[Your goal] Report back every line below that carries the word "font".

[Saved data entries]
——
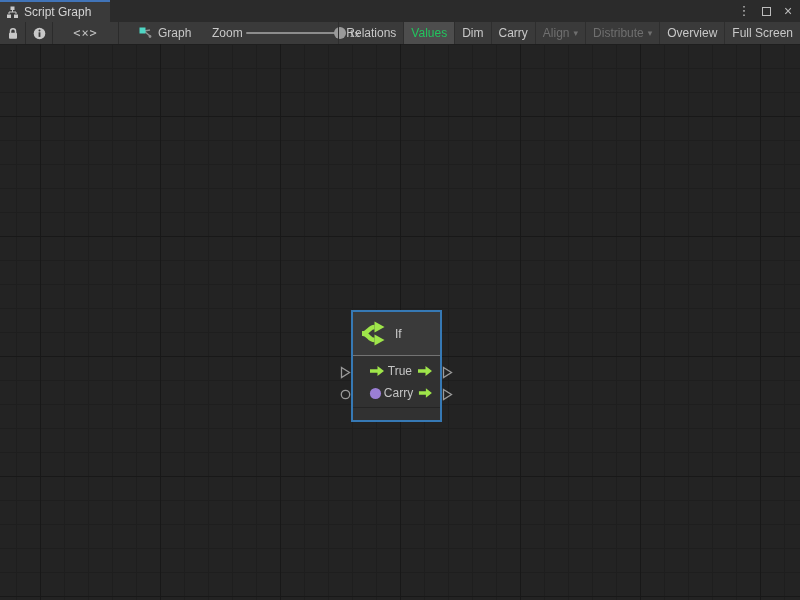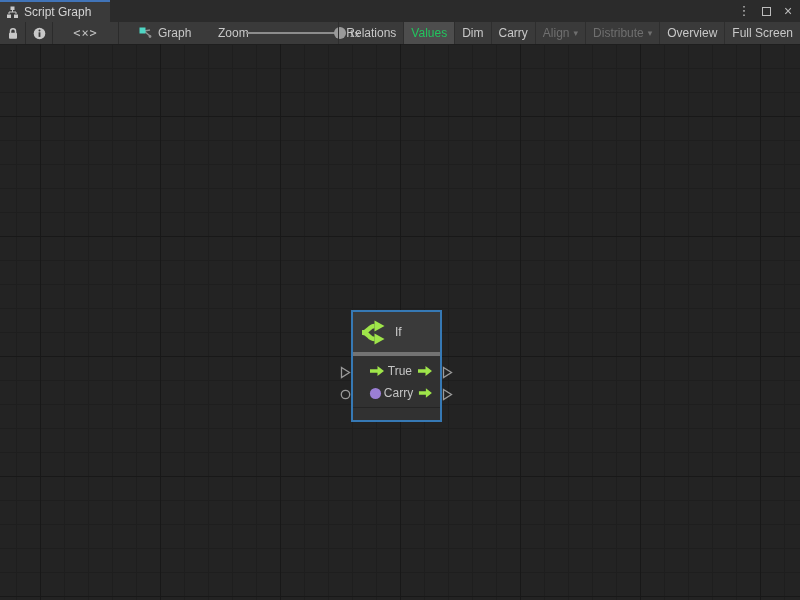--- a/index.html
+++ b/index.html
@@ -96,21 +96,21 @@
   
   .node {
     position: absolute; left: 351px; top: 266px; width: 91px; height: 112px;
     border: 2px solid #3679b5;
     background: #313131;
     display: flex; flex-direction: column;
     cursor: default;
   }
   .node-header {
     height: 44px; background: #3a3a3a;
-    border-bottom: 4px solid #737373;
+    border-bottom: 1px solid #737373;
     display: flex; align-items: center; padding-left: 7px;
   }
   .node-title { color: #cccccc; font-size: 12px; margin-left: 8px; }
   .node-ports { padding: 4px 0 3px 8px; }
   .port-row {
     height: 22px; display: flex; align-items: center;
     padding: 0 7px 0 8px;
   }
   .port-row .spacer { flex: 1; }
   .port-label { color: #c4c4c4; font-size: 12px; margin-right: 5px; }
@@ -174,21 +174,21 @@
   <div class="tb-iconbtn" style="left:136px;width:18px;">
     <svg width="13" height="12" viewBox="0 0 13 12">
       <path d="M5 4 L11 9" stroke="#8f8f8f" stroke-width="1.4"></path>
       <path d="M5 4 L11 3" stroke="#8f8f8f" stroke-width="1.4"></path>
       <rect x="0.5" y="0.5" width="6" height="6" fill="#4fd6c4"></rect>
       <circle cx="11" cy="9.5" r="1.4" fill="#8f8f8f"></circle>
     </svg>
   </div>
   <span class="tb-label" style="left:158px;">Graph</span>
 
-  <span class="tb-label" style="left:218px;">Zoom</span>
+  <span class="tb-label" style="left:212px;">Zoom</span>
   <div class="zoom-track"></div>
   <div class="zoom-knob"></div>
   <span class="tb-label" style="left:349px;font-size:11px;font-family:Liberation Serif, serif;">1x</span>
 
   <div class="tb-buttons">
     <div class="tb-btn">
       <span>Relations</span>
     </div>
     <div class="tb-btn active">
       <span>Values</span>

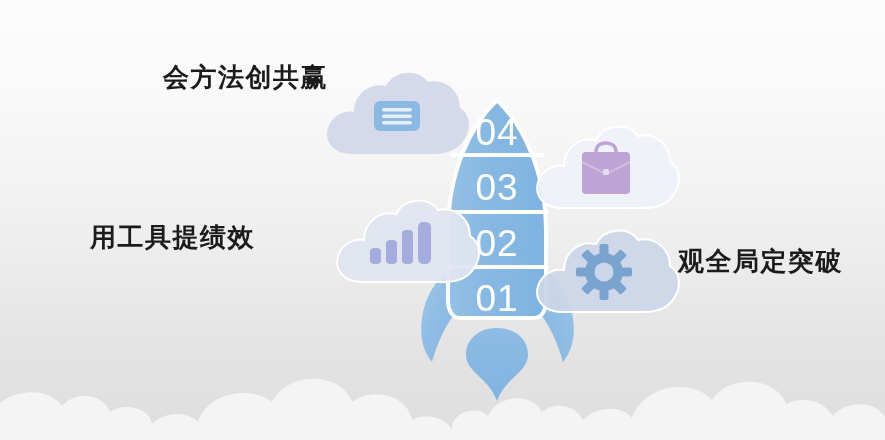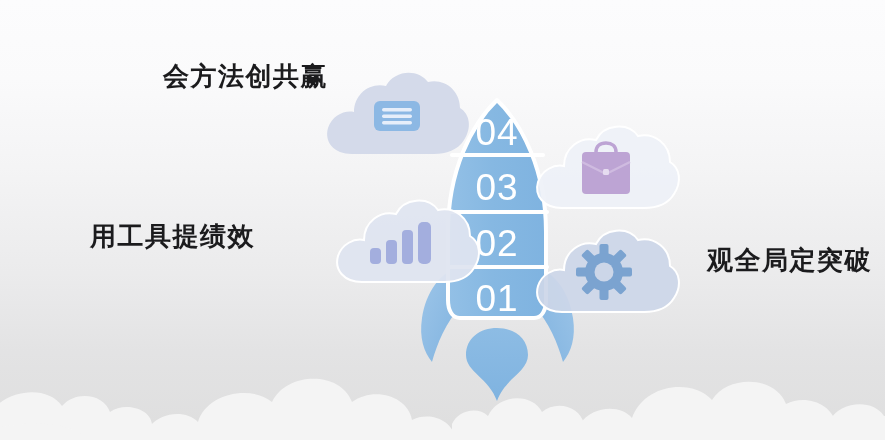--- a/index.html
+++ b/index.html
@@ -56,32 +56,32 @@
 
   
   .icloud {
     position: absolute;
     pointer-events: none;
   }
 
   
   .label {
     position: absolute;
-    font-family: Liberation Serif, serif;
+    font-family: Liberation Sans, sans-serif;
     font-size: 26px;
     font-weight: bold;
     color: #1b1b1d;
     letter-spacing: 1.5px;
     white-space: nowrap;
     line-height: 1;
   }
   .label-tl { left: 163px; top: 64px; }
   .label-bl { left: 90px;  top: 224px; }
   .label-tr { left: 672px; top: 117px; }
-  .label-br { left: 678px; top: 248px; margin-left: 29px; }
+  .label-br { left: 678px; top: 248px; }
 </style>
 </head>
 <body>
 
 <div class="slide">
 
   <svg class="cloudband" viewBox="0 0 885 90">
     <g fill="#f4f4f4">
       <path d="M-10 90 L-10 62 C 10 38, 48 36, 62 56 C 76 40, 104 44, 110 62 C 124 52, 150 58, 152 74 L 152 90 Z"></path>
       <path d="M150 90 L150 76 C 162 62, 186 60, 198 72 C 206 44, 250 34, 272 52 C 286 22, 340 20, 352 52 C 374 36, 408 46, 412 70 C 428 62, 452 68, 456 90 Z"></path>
——
[The answer]
   .node-title { color: #cccccc; font-size: 12px; margin-left: 8px; }
   .port-label { color: #c4c4c4; font-size: 12px; margin-right: 5px; }
   <span class="tb-label" style="left:349px;font-size:11px;font-family:Liberation Serif, serif;">1x</span>
-    font-family: Liberation Serif, serif;
+    font-family: Liberation Sans, sans-serif;
     font-size: 26px;
     font-weight: bold;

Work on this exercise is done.